[Saved data entries]
═══

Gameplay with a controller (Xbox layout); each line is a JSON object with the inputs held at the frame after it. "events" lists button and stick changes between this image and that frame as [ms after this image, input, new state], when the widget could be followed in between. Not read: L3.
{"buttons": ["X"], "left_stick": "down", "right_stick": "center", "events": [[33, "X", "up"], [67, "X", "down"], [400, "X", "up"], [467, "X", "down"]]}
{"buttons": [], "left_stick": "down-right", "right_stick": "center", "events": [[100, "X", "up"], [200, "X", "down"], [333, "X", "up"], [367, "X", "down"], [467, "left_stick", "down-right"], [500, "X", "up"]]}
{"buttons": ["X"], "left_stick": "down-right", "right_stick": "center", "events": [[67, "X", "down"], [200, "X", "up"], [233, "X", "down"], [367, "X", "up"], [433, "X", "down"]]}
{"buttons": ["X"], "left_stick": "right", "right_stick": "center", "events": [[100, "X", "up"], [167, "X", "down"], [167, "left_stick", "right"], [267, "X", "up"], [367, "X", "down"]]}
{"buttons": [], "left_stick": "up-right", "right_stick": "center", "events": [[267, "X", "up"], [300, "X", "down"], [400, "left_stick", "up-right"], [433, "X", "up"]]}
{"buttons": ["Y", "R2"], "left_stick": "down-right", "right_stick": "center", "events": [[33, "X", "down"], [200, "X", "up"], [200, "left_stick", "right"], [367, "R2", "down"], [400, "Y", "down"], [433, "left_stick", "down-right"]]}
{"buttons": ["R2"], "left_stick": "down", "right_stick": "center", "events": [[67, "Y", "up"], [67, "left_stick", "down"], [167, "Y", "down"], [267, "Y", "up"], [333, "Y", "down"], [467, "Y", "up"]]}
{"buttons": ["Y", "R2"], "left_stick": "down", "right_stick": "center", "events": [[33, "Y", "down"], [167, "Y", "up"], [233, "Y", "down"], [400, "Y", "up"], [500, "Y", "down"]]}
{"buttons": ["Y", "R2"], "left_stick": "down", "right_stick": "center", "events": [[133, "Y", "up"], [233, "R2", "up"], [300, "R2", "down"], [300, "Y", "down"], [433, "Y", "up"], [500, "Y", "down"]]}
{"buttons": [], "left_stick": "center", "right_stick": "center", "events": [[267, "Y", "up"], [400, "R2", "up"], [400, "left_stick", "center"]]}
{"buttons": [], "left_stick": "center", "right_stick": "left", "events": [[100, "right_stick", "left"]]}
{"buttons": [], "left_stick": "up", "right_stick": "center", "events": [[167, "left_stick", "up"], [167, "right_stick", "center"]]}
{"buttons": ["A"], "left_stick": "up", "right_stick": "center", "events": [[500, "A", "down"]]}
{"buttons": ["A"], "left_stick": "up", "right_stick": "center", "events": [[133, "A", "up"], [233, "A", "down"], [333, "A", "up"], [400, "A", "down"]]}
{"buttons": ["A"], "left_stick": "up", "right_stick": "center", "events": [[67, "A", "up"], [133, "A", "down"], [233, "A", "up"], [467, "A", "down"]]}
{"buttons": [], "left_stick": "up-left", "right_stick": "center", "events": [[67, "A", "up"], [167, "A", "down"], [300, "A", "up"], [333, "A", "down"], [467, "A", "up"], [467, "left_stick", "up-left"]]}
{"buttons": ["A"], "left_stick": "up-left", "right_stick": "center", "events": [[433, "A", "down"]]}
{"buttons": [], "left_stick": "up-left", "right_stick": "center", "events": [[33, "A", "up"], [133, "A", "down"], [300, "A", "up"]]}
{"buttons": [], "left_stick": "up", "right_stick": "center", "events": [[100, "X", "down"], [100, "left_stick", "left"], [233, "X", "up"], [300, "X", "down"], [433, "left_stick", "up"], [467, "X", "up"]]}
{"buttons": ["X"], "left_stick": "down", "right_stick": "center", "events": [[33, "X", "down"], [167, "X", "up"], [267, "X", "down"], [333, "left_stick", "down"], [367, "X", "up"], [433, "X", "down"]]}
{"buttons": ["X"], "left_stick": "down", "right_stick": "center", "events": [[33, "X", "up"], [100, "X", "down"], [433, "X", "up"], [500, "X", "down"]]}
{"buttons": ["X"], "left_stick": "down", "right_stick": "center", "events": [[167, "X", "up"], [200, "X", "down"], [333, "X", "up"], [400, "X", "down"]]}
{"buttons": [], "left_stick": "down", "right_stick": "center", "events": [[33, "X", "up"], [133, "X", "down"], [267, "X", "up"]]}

═══

Work to complete | Every entry is to be printed exactly as given.

Exercise solution |
Gameplay with a controller (Xbox layout); each line is a JSON object with the inputs held at the frame after it. "events" lists button and stick changes between this image and that frame as [ms after this image, input, new state], when the widget could be followed in between. Not read: L3.
{"buttons": ["X"], "left_stick": "down", "right_stick": "center", "events": [[33, "X", "up"], [67, "X", "down"], [400, "X", "up"], [467, "X", "down"]]}
{"buttons": [], "left_stick": "down-right", "right_stick": "center", "events": [[100, "X", "up"], [200, "X", "down"], [333, "X", "up"], [367, "X", "down"], [467, "left_stick", "down-right"], [500, "X", "up"]]}
{"buttons": ["X"], "left_stick": "down-right", "right_stick": "center", "events": [[67, "X", "down"], [200, "X", "up"], [233, "X", "down"], [367, "X", "up"], [433, "X", "down"]]}
{"buttons": ["X"], "left_stick": "right", "right_stick": "center", "events": [[100, "X", "up"], [167, "X", "down"], [167, "left_stick", "right"], [267, "X", "up"], [367, "X", "down"]]}
{"buttons": [], "left_stick": "up-right", "right_stick": "center", "events": [[267, "X", "up"], [300, "X", "down"], [400, "left_stick", "up-right"], [433, "X", "up"]]}
{"buttons": ["Y", "R2"], "left_stick": "down-right", "right_stick": "center", "events": [[33, "X", "down"], [200, "X", "up"], [200, "left_stick", "right"], [367, "R2", "down"], [400, "Y", "down"], [433, "left_stick", "down-right"]]}
{"buttons": ["R2"], "left_stick": "down", "right_stick": "center", "events": [[67, "Y", "up"], [67, "left_stick", "down"], [167, "Y", "down"], [267, "Y", "up"], [333, "Y", "down"], [467, "Y", "up"]]}
{"buttons": ["Y", "R2"], "left_stick": "down", "right_stick": "center", "events": [[33, "Y", "down"], [167, "Y", "up"], [233, "Y", "down"], [400, "Y", "up"], [500, "Y", "down"]]}
{"buttons": ["Y", "R2"], "left_stick": "down", "right_stick": "center", "events": [[133, "Y", "up"], [233, "R2", "up"], [300, "R2", "down"], [300, "Y", "down"], [433, "Y", "up"], [500, "Y", "down"]]}
{"buttons": [], "left_stick": "center", "right_stick": "center", "events": [[267, "Y", "up"], [400, "R2", "up"], [400, "left_stick", "center"]]}
{"buttons": [], "left_stick": "center", "right_stick": "left", "events": [[100, "right_stick", "left"]]}
{"buttons": [], "left_stick": "up", "right_stick": "center", "events": [[167, "left_stick", "up"], [167, "right_stick", "center"]]}
{"buttons": ["A"], "left_stick": "up", "right_stick": "center", "events": [[500, "A", "down"]]}
{"buttons": ["A"], "left_stick": "up", "right_stick": "center", "events": [[133, "A", "up"], [233, "A", "down"], [333, "A", "up"], [400, "A", "down"]]}
{"buttons": ["A"], "left_stick": "up", "right_stick": "center", "events": [[67, "A", "up"], [133, "A", "down"], [233, "A", "up"], [467, "A", "down"]]}
{"buttons": [], "left_stick": "up-left", "right_stick": "center", "events": [[67, "A", "up"], [167, "A", "down"], [300, "A", "up"], [333, "A", "down"], [467, "A", "up"], [467, "left_stick", "up-left"]]}
{"buttons": ["A"], "left_stick": "up-left", "right_stick": "center", "events": [[433, "A", "down"]]}
{"buttons": [], "left_stick": "up-left", "right_stick": "center", "events": [[33, "A", "up"], [133, "A", "down"], [300, "A", "up"]]}
{"buttons": [], "left_stick": "up", "right_stick": "center", "events": [[100, "X", "down"], [100, "left_stick", "left"], [233, "X", "up"], [300, "X", "down"], [433, "left_stick", "up"], [467, "X", "up"]]}
{"buttons": ["X"], "left_stick": "down", "right_stick": "center", "events": [[33, "X", "down"], [167, "X", "up"], [267, "X", "down"], [333, "left_stick", "down"], [367, "X", "up"], [433, "X", "down"]]}
{"buttons": ["X"], "left_stick": "down", "right_stick": "center", "events": [[33, "X", "up"], [100, "X", "down"], [433, "X", "up"], [500, "X", "down"]]}
{"buttons": ["X"], "left_stick": "down", "right_stick": "center", "events": [[167, "X", "up"], [200, "X", "down"], [333, "X", "up"], [400, "X", "down"]]}
{"buttons": [], "left_stick": "down", "right_stick": "center", "events": [[33, "X", "up"], [133, "X", "down"], [267, "X", "up"]]}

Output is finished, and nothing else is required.